1880 schlug die Königlich Sächsische Staatseisenbahn vor, Einfahrsignale mit mehreren Flügeln auszustatten, wobei ein einzelner nach rechts oben weisender Flügel für eine Fahrt über Weichen ohne Abzweigung gedacht war, mehrere nach rechts oben zeigende Flügel aber für Fahrten in abzweigende Gleise (Nachtzeichen ein oder mehrere grüne Lichter je nach Anzahl der Flügel). Die ESO erlaubte bis zu drei Flügel für die Signalisierung verschiedener Fahrwege.
1885 führte die Königlich Bayerische Staatseisenbahnen Ausfahrvorsignale ein.
Eisenbahn-Signalordnung 1892
Während die Eisenbahn-Signalordnung von 1872 mit ihren Ergänzungen noch eher empfehlenden Charakter hatte, wurde sie nach grundlegender Überarbeitung 1892 nunmehr Grundlage im gesamten Deutschen Reich, die Bayern behielten jedoch ihre Ausnahmen. Als wesentliche Neuerung galt nunmehr, dass der Fahrtbegriff an Hauptsignalen im Nachtzeichen vom weißen auf das grüne Licht umgestellt wurde.

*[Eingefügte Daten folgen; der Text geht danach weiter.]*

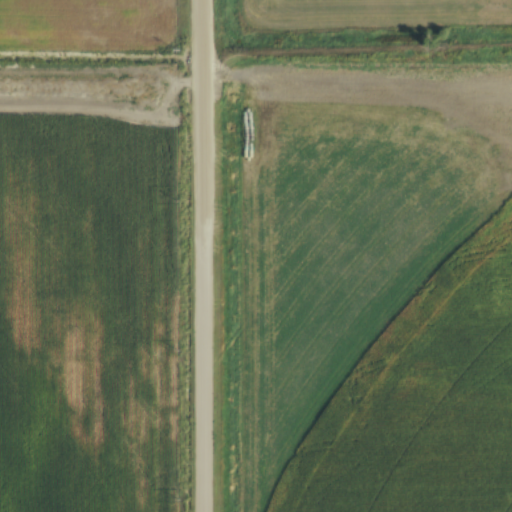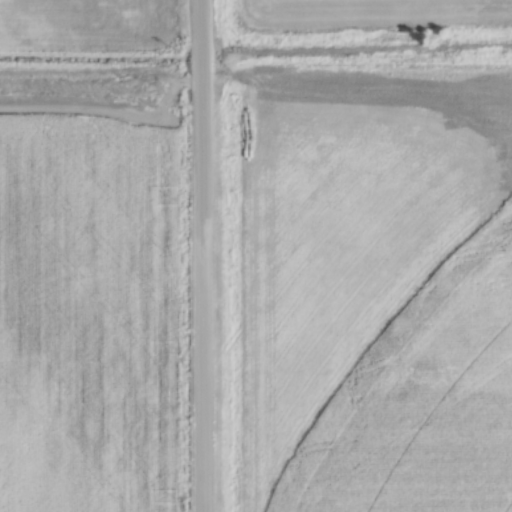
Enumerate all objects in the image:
road: (204, 256)
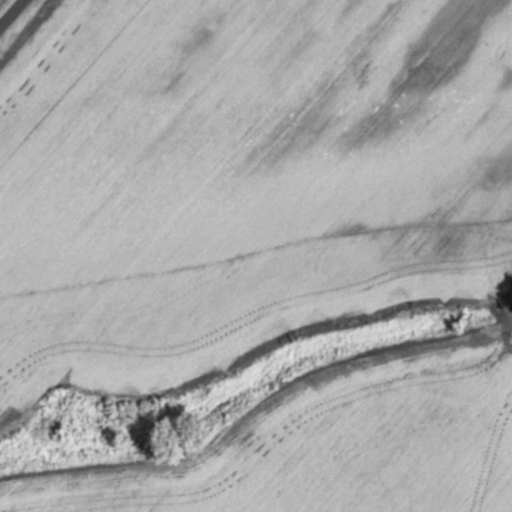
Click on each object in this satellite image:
road: (10, 11)
road: (257, 406)
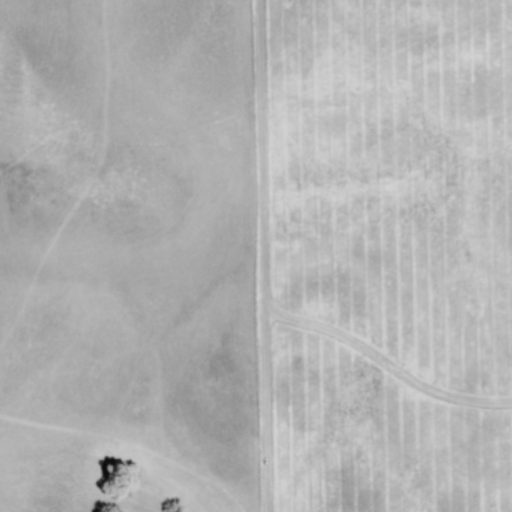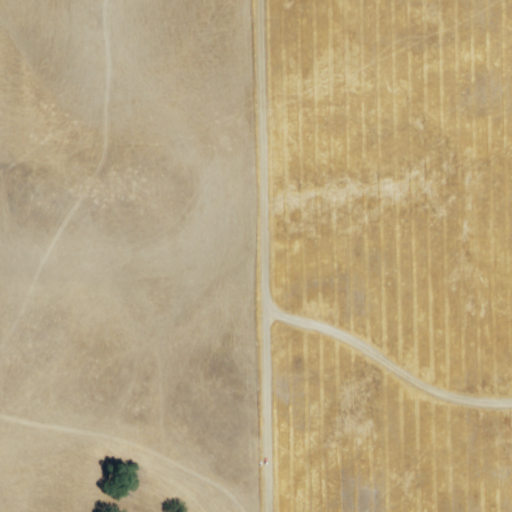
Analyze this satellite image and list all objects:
crop: (383, 254)
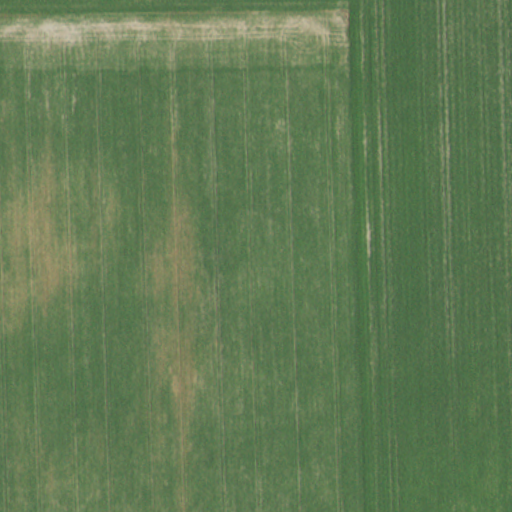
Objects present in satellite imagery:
crop: (435, 250)
crop: (180, 257)
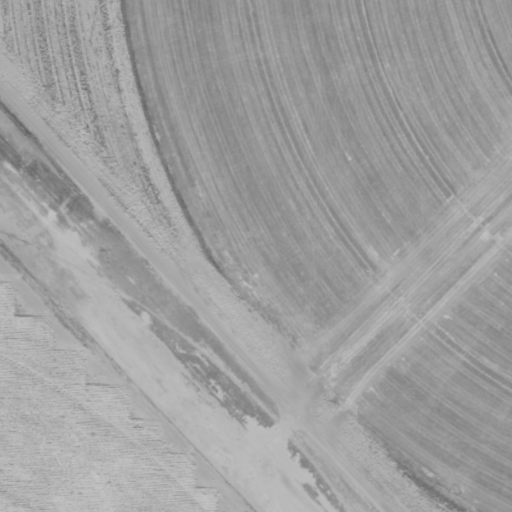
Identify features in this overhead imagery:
building: (8, 149)
crop: (360, 200)
airport: (256, 255)
crop: (77, 448)
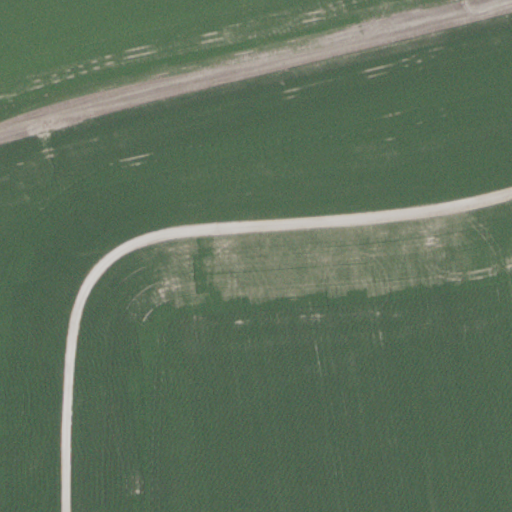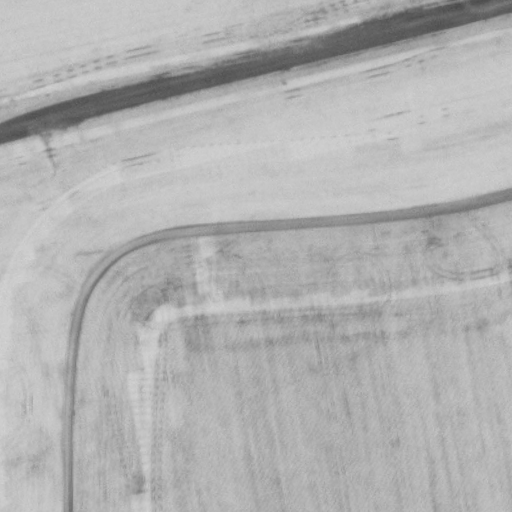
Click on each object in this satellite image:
crop: (173, 42)
road: (174, 230)
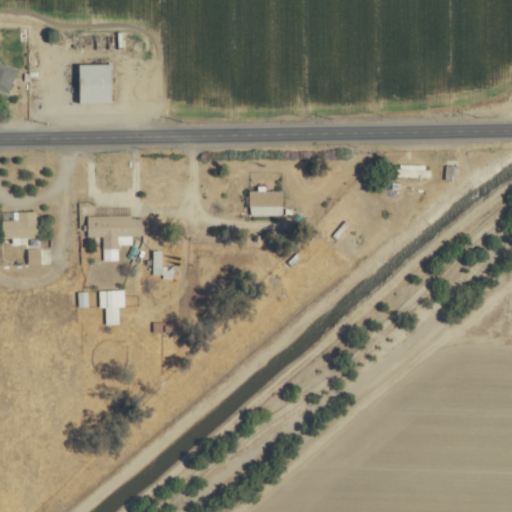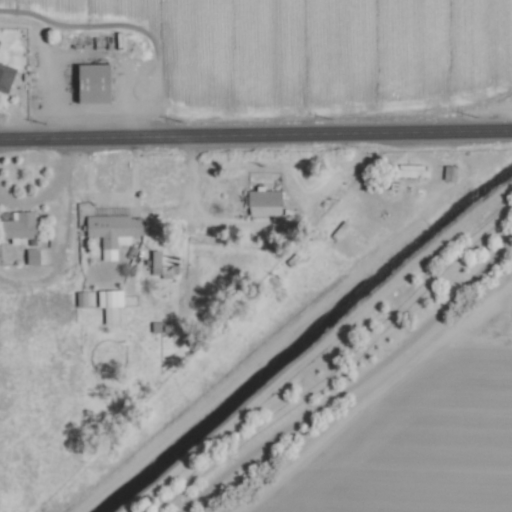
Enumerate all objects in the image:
building: (5, 76)
building: (93, 83)
road: (256, 132)
building: (410, 171)
road: (183, 197)
building: (264, 202)
building: (19, 225)
building: (113, 231)
building: (32, 256)
building: (159, 266)
building: (109, 304)
road: (355, 381)
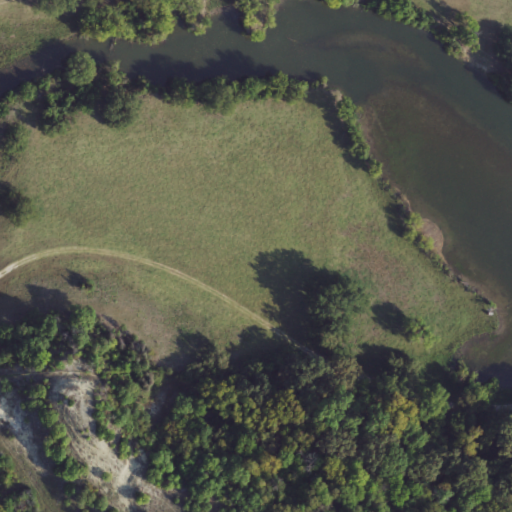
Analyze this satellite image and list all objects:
road: (255, 318)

Der Vorschlag Bayerns, das keine Wegesignalisierung an Hauptsignalen kannte, sondern nur die Geschwindigkeitssignalisierung mittels einem oder zwei Flügeln, dies generell so einzuführen, wurde 1897 abgelehnt, da rein technisch das am gleichen Mast angebrachte Vorsignal, welches diagonal zusammengefaltet wurde und die beiden Hälften einen nach rechts oben gerichteten Pfeil ergaben, wiederum von den anderen Bahnen so nicht mitgetragen wurde.
1898 wurde bei der Wuppertaler Schwebebahn das erste Selbstblocksystem eingeführt mit einer ausschließlichen Lichtsignalisierung. 1902 wurden schließlich Vorsignale vor Block- und Deckungssignalen vorgeschrieben.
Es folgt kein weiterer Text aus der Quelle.